The development of high-quality polymer semiconductor heterostructures is crucially needed to the further improve the performance of polymer semiconductor devices. In light-emitting diodes for example, heterostructures are central for efficient charge-carrier injection and confinement, and also for control over their recombination, and the fate of the excitons generated. However this important goal has been hindered in the past by the lack of a sufficiently general cross-linking system that is suitable for cross-linking polymer semiconductors without degrading their charge-carrier transport and exciton properties.

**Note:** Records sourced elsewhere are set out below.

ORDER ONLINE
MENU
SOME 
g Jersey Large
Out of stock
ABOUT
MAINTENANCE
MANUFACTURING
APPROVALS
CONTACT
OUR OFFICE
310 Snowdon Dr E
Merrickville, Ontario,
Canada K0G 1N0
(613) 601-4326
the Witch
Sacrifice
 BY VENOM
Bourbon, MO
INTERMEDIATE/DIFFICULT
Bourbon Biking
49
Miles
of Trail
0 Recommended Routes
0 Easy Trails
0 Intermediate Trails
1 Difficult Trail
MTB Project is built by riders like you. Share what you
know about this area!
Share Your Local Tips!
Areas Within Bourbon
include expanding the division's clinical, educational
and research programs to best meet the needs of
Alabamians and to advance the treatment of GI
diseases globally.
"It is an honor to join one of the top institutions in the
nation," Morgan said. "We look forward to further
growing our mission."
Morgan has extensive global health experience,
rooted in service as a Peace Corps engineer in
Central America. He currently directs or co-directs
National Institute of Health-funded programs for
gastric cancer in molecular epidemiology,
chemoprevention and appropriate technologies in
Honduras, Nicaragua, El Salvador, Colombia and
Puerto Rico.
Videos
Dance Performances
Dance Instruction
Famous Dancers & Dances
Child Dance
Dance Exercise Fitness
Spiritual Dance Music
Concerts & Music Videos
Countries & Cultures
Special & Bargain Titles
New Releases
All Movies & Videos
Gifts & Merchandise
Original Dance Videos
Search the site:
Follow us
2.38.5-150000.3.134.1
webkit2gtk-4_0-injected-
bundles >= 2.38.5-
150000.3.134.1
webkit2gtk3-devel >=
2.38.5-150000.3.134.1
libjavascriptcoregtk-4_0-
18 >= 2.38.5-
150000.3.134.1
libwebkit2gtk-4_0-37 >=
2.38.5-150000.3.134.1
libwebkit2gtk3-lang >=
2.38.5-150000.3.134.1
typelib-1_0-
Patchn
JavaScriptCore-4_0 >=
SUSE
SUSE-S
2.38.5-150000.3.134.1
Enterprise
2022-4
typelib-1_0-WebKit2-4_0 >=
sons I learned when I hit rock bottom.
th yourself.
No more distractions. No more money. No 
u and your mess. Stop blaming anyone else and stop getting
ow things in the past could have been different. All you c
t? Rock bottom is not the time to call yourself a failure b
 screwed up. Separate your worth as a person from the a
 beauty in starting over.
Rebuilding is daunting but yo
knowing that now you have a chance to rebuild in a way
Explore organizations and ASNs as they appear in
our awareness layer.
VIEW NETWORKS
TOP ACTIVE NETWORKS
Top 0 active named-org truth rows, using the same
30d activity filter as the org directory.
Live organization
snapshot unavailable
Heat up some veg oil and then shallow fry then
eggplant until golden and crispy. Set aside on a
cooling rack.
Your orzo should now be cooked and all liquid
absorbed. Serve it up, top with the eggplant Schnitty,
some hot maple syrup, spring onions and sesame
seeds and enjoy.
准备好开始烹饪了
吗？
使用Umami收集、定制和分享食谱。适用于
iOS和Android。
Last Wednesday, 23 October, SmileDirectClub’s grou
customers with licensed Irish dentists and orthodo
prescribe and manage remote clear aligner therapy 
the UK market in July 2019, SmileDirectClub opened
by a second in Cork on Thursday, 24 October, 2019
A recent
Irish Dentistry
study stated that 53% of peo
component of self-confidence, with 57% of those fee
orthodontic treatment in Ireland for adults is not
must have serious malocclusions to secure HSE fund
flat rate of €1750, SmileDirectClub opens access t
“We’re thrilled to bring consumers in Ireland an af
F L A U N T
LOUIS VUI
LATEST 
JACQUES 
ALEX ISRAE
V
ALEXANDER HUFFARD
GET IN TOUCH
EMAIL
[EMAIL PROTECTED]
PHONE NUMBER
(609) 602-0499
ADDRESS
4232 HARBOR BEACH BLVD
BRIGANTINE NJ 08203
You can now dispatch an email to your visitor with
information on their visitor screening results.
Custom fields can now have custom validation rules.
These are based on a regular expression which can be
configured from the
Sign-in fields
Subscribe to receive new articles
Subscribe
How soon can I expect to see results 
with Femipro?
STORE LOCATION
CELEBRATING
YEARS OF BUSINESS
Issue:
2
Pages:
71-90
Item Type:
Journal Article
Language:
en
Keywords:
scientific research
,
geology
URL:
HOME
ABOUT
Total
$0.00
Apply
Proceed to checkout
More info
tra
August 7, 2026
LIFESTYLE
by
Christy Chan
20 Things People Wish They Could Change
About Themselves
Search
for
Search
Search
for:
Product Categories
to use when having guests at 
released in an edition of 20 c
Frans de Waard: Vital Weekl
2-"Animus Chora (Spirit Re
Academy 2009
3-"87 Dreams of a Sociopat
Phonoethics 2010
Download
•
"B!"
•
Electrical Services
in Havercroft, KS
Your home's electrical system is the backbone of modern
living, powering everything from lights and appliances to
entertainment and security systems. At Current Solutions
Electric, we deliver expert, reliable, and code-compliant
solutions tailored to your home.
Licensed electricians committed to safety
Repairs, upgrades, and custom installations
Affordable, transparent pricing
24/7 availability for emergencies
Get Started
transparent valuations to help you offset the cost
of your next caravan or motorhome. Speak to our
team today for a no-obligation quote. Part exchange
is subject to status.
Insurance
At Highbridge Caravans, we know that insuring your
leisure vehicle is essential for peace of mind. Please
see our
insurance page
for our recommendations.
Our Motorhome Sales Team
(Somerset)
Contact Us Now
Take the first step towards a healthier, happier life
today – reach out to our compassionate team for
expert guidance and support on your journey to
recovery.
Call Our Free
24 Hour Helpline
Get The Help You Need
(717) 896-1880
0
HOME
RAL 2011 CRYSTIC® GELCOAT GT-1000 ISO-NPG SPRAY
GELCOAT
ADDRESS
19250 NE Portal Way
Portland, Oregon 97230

Various methods involving the use of specific cross-linking chemistry have been proposed such as epoxy or oxetane ring-opening under acid-catalysis, or cycloaddition reactions. In a specific cross-linking reaction, two functional groups react together in the presence of light or heat to give a cross-link.
However these specific cross-linking chemistries have several characteristics that may not be advantageous. First, they require a very high concentration of the cross-linking moieties to be present, typically well above 10 mol % of a typical polymer repeat unit, so that a high enough local concentration for the bimolecular reaction may take place since the two reacting moieties have to come into contact. Such high concentrations of the cross-linker moieties may alter the desired morphological characteristics of the polymer. Second, a significant fraction of these cross-linking moieties are unfortunately stranded and so do not form cross-links, because they cannot find a cross-linking partner in the time they are active. These cannot be removed subsequently and thus give rise to an electronically significant concentration traps for charges, particularly electrons, and for excitons.
To overcome these two limitations, the use of non-specific cross-linking chemistry through fluorinated phenyl azides has been proposed (WO 2004/100282). Fluorinated phenyl azides can be photolysed to nitrenes when exposed to 254 nm (i.e., deep UV light) that insert into unactivated CH bonds. However, some loss of performance due to electron trapping and exciton quenching occurs particularly at high cross-linker concentrations.
There is therefore a need for an improved cross-linking moiety which may be suitable for cross-linking polymer semiconductors.